一袭素白长袍在风雨中微动,衣料虽简朴却难掩清贵之气,墨发仅用一支普通木簪松松绾着,几缕湿发贴在光洁额前。身形清瘦却挺拔如松,雨幕中那张脸轮廓分明,眉眼间依稀有旧日仙君的清冷,只是添了几分凡尘倦意。八年了,日思夜想的人就这么站在雨里,气息温润如旧,仿佛从未离开。
"九思......"花如月的声音带着压抑不住的颤抖,怀里的十安都能感觉到她手臂收紧。
白九思抬眸望过来,清浅一笑如春风拂过。

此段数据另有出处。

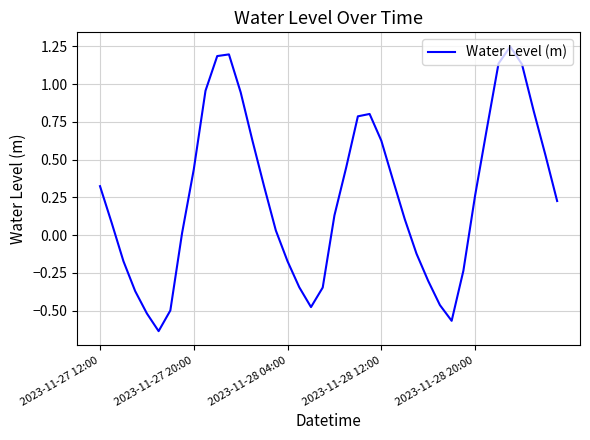

At which label does the data first exceed 0?

2023-11-27 12:00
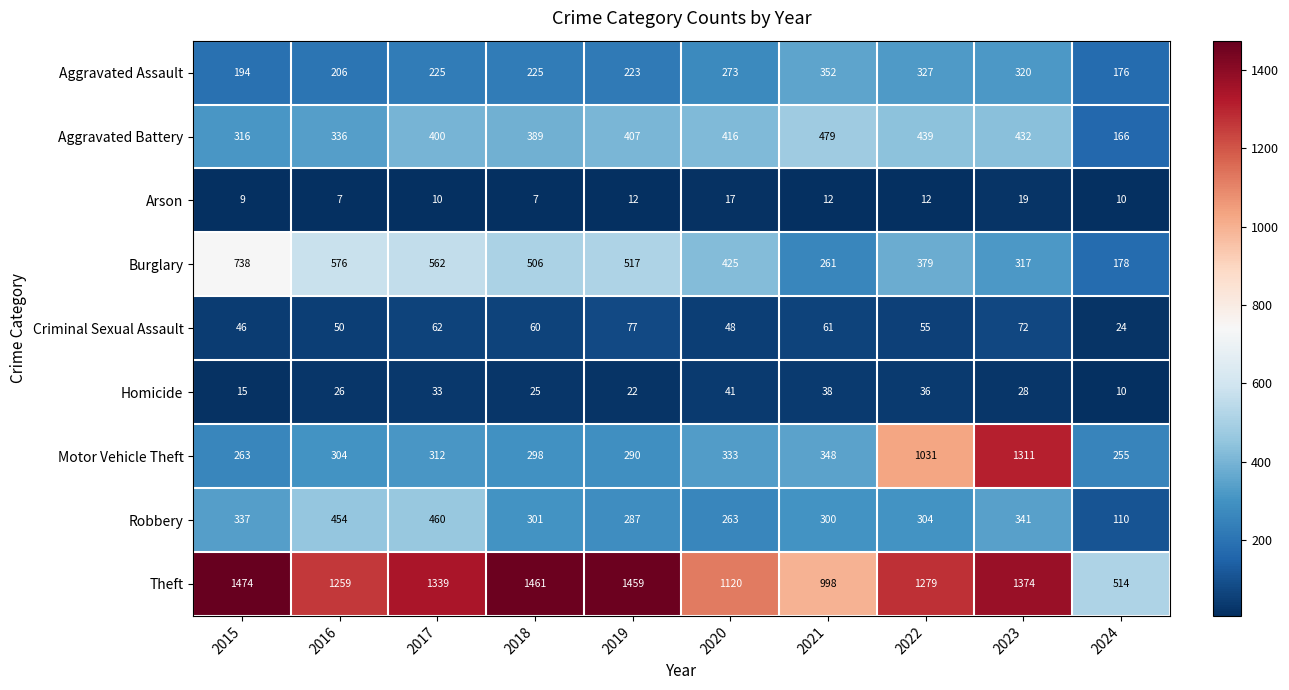

What is the total value across all series at 2023?

4214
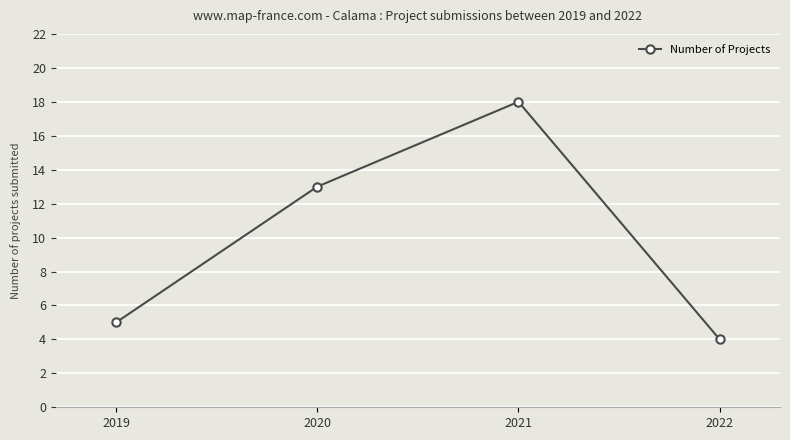

The chart shows a value of 13 at 2020. True or false?

True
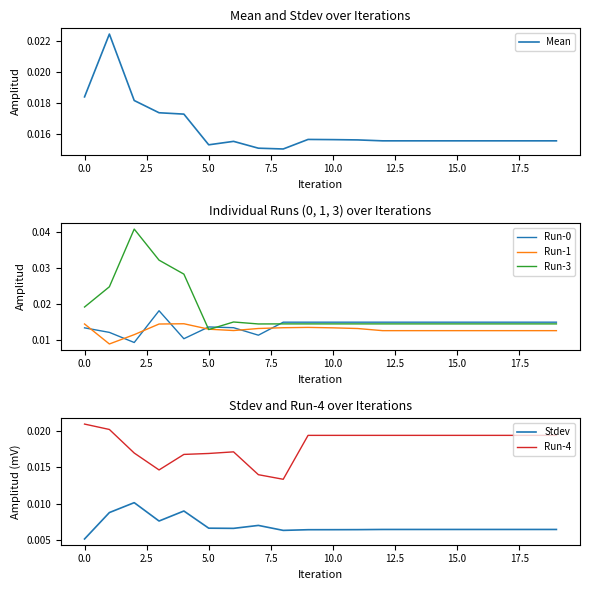

Where is the first local minimum for Run-3?

5.0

他缓步踏入庭院,雨水落在他肩头竟似被无形屏障隔开,长袍下摆始终保持着半干状态。行至廊下三步外,他微微颔首,目光掠过花如月怀中的稚童时,瞳孔微缩却转瞬恢复平静。
"师娘。"孟长琴从柱子后走出,双手交叠垂在身前,额间朱砂痣在闪电中隐现红光。他对着白九思深深躬身,语气恭敬如对神明,"仙君安好。"
花如月把十安往孟长琴怀里一塞:"带弟弟回屋。"转身快步迎向白九思,指尖即将触及他衣袖时,被他不着痕迹地避开。
"站远些,湿了衣裳。"白九思声音依旧清润,只是微微偏头避开她的视线,"我自去偏院打理即可。"
"你的脚踝!"花如月瞥见他右腿不自然的弧度,蹲身要去掀他裤脚,却被他反手扣住手腕。他掌心冰凉,指节泛白,却强撑着站直身体,额角渗出的冷汗被他借整理发冠的动作抹去。
"旧伤无碍。"白九思松开手,转身走向西侧耳房,"备好干净衣衫送来即可。"
孟长琴抱着十安站在廊下,直到那道白色身影消失在门后,才低声道:"师娘,仙君他......"
"他不想我们担心。"花如月望着紧闭的房门,指甲深深掐进掌心。八年雷刑岂是"旧伤无碍"四个字能轻描淡写带过?她转身走向内室,声音带着不容置疑的坚定:"长琴,把东厢房的药箱取来。"
烛火摇曳的内室里,白九思正背对着门口除去外袍。花如月端着药碗进来时,恰好看见他后心纵横交错的疤痕,旧伤叠新伤,狰狞如蛛网。她手中的青瓷碗"哐当"一声磕在桌角,褐色药汁溅上他月白中衣。
"出去。"白九思声音骤冷,迅速拢上衣襟。
花如月却走上前按住他的肩膀,指腹抚过他脊椎处最深的那道疤痕——那里正是八年前替她挡下天雷的位置。她声音哽咽:"这些年,你就是这样独自撑过来的?"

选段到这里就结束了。